CHENNAI: Four days after advocating a “once-ina-generation” leap of reforms to pull
Tamil Nadu out of a fiscal abyss, finance minister
Palanivel Thiaga Rajan on Friday sought to take baby steps to lead the economy towards the promised land.
“The revised
Budget for 2021-22 will only impact the remaining six months of this financial year. The sheer magnitude of the second wave of Covid over the past few months and its health and economic consequences have further constrained the government’s flexibility in what was already a precarious fiscal position,” PTR said.
Populism was limited to two decisions — lowering of petrol prices by Rs 3 a litre (against the promised Rs 5), which will cost the government Rs 1,160 crore, and waiving of Rs 2,756 crore loans to self-help groups taken from co-operative credit societies.
He put on hold the crop loan and jewel loan waivers of the AIADMK government citing irregularities. This could result in a saving of Rs 10,000 crore.
“The lack of adequate beneficiary data is the fundamental limitation in our government’s ability to efficiently implement welfare schemes in order to improve social and economic justice,” the finance minister said, while stressing on data-centric governance to reach benefits to targeted sections.

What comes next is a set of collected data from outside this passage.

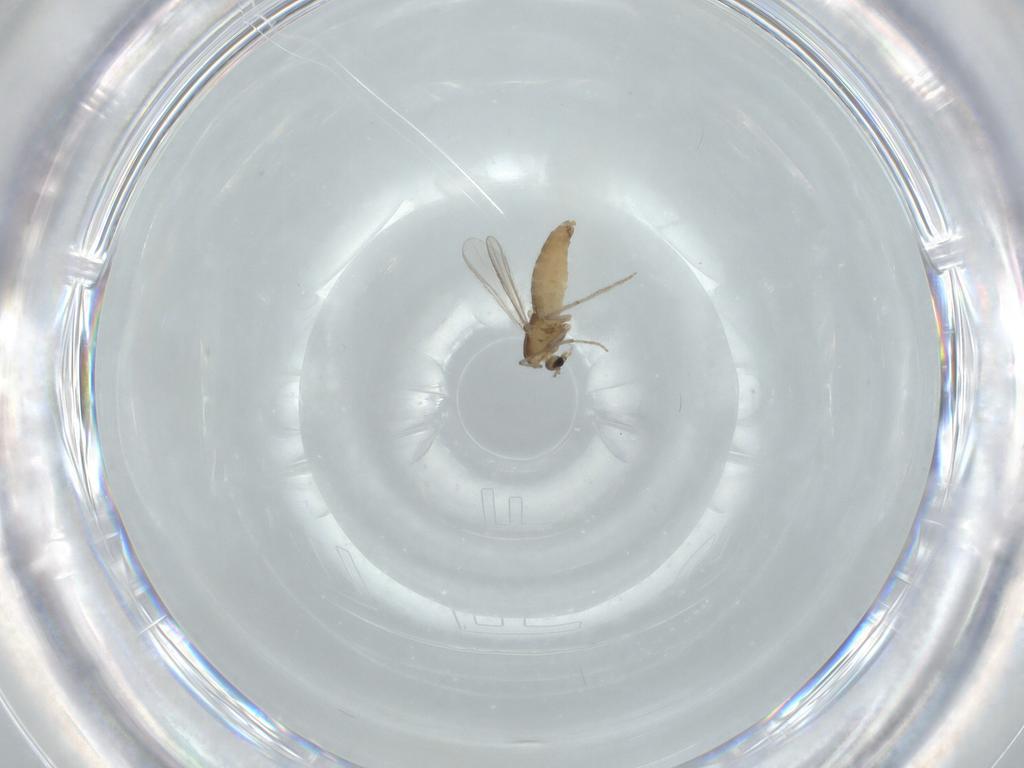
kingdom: Animalia
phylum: Arthropoda
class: Insecta
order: Diptera
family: Chironomidae
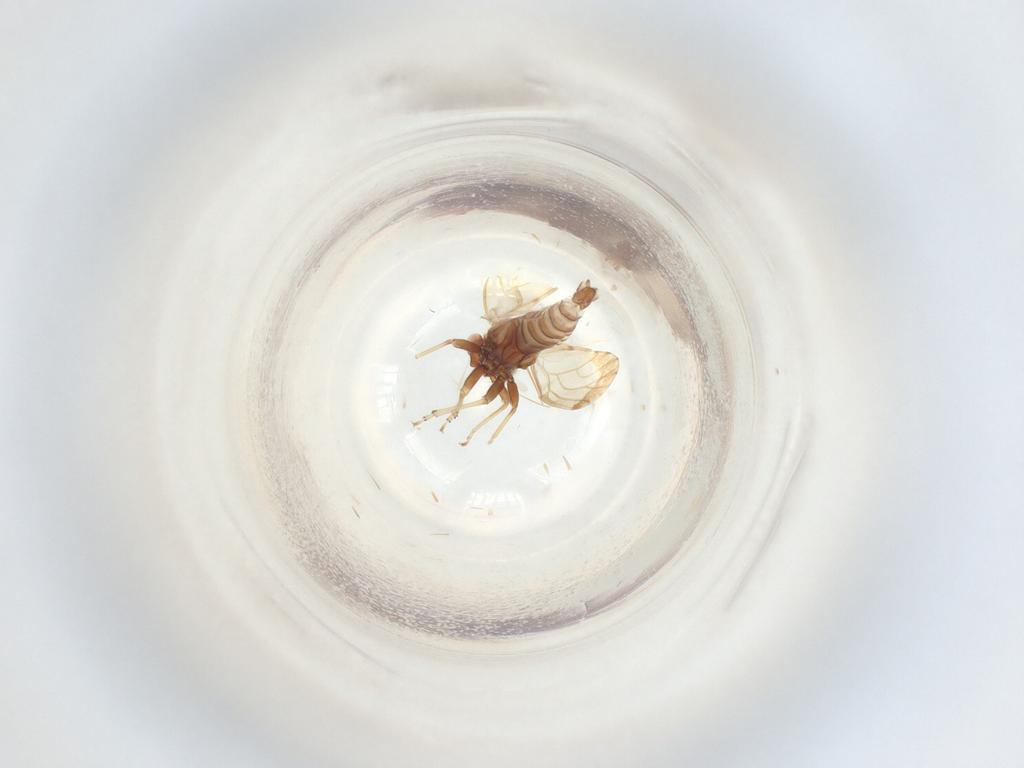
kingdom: Animalia
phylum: Arthropoda
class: Insecta
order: Hemiptera
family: Psyllidae
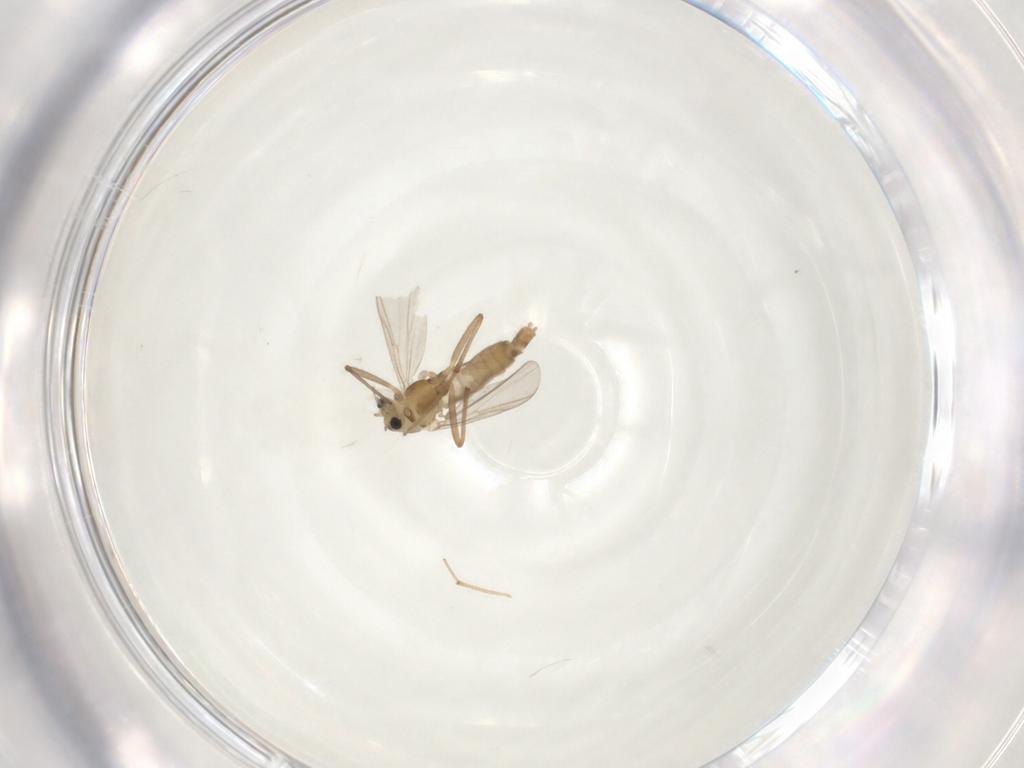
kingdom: Animalia
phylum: Arthropoda
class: Insecta
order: Diptera
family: Chironomidae
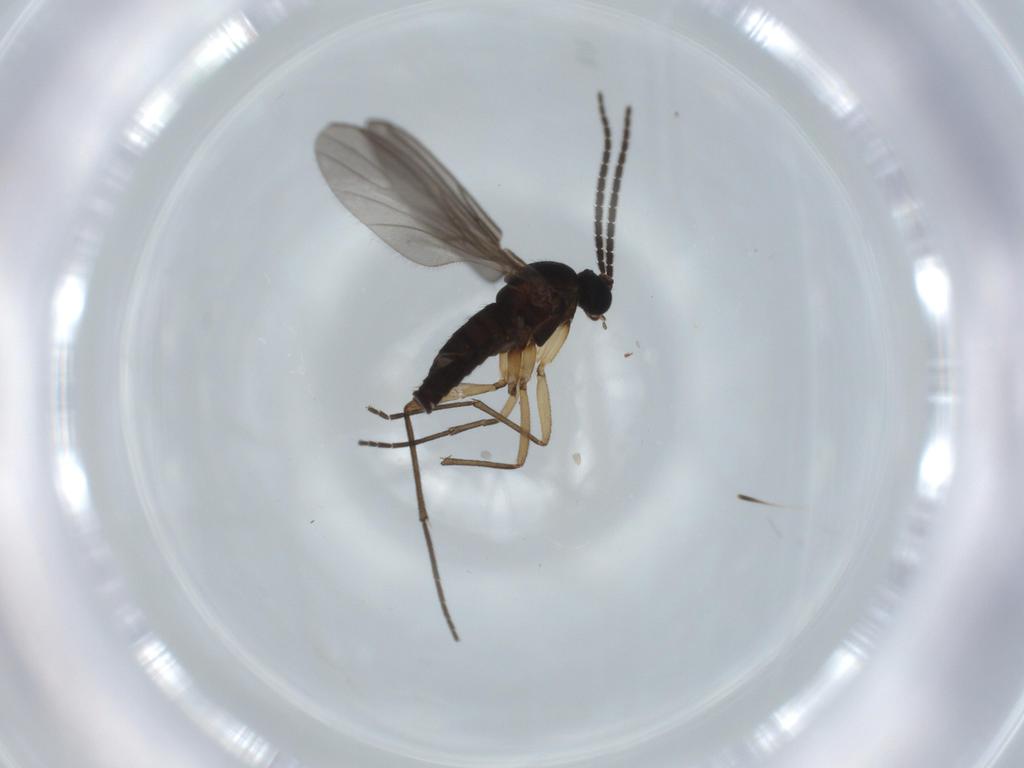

For industry, there is a tax amnesty scheme, plans for land banks in backward districts, and a dedicated FinTech park in Chennai, originally proposed by
M K Stalin when he was the deputy
CM. Besides, there will be three more TIDEL parks and a few more Sipcot estates and food parks.
Thiaga Rajan did not impose any new levies citing the pandemic. “Given that the economy is just recovering from the impact of successive waves of the Covid-19 pandemic, the time is not yet ripe for fiscal consolidation,” he said, while letting the “revenue deficit” climb to Rs 58,692 crore from the “unrealistic” interim budget estimates of Rs 41,417 crore. While blaming the increased revenue deficit on “exceptional times”, he emphasized the government’s commitment to fiscal rectitude and consolidation in the coming years, as indicated in the white paper.
The urban poor will get an employment guarantee scheme, though the details have not been spelled out. The Budget promises drinking water to 1.2 crore households and to make the state becomes accident free in 10 years.
The overall revenue expenditure is expected to be a little over Rs 2.61 lakh crore in the revised Budget estimates, while the total revenue receipt estimates have seen a downward revision to Rs 2.02 lakh crore in the revised budget estimates as against Rs 2.19 lakh crore in the interim Budget.